Marinepoxy is a good laminating resin because of it's viscosity. I almost exclusively use Marinepoxy. Very low odor of a peanut butter smell. I've had no skin outbreaks and no blush. It's my first choice. My second is S3.
You prolong pot times in various ways. Mixing the product and getting it out of the pot onto a flat surface, ice bathing resin, or refrigerating resin.
I summer build. I'll use medium hardener at 100 degrees ambient air temperature. I'll drop back to a slow hardener for a large layup. I usually buy my epoxy kits with medium hardener but keep a gallon of slow on hand so I can go either way. Don't paint yourself in a box.
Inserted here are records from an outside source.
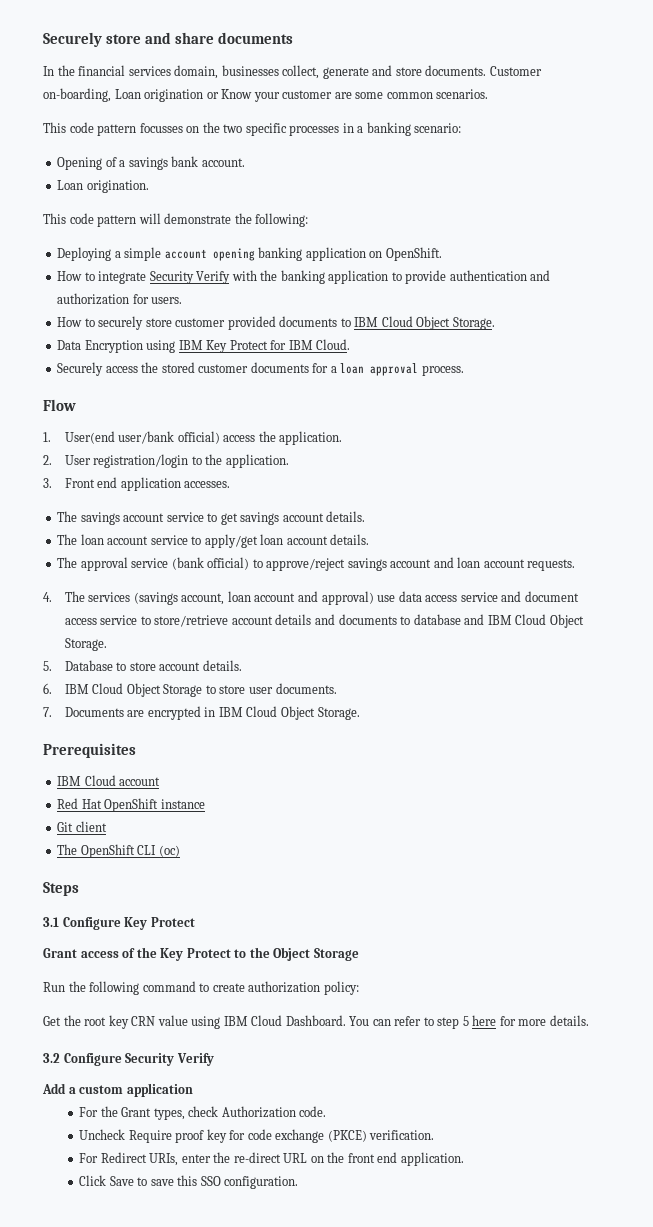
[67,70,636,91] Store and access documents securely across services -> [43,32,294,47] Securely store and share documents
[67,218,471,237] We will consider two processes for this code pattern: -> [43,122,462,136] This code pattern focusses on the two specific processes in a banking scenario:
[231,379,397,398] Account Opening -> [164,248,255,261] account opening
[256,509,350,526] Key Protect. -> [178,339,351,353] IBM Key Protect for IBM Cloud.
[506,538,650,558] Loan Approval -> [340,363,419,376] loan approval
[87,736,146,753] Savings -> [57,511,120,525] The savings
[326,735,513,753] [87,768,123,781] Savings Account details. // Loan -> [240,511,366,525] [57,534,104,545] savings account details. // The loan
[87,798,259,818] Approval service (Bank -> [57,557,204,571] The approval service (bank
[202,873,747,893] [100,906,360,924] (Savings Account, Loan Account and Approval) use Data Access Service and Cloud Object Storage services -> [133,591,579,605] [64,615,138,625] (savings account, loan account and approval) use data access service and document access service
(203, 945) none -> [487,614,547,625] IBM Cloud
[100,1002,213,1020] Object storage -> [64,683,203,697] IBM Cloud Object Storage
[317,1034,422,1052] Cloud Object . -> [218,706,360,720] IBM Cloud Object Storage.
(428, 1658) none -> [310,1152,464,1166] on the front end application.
You don't want to stall your cure times using slow if you don't absolutely need slow.
I guess epoxy is the most daunting thing to overcome for a newcomer to boat building but the learning curve is not as steep as some assume it to be.
By the time you edge glue your panels and get your hull stitched, you've mixed enough small batches to learn the curve and progress on to laying glass on a hull.
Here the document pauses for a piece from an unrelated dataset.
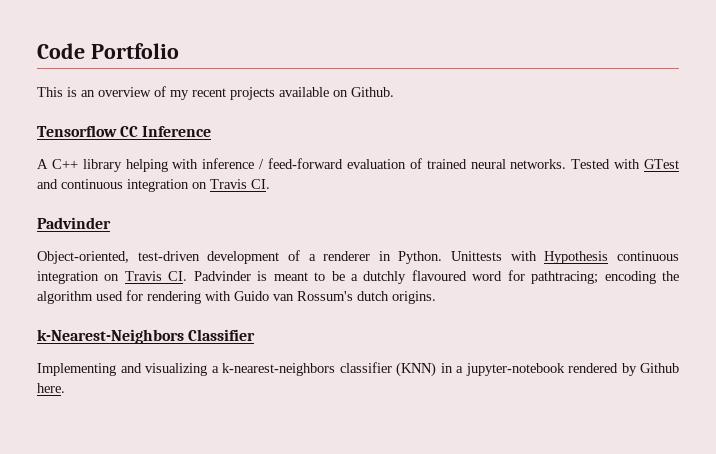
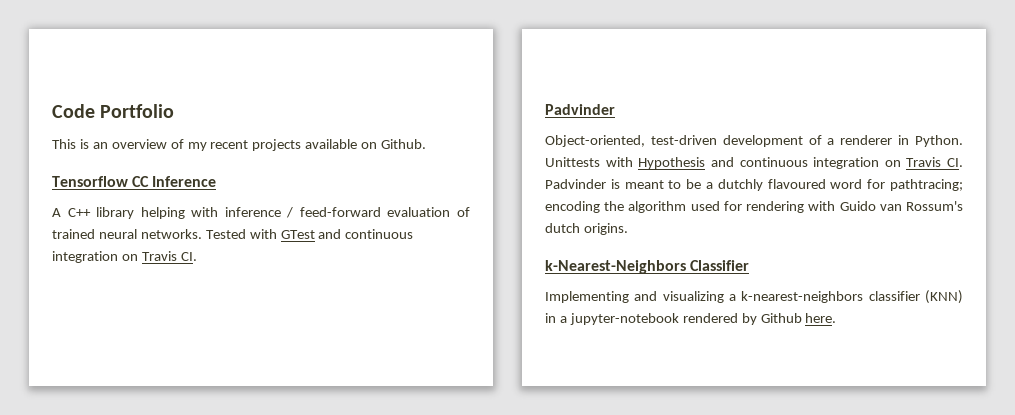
(609, 257) none -> [710,157,734,167] and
One key thing I recommend to beginners in the use of fillers is to use measuring spoons and measuring cups to measure filler. The simple reason is that once you find a mix that works for you or whatever the requirement is for the task at hand, it's quickly and easily duplicated on subsequent batches. Eventually it becomes like mama making bisquits. She can't tell you how much of what to mix, she just does it by feel.
I've been doing it a long time and I still use measuring devices from time to time especially if I'm trying to match batches that are visible.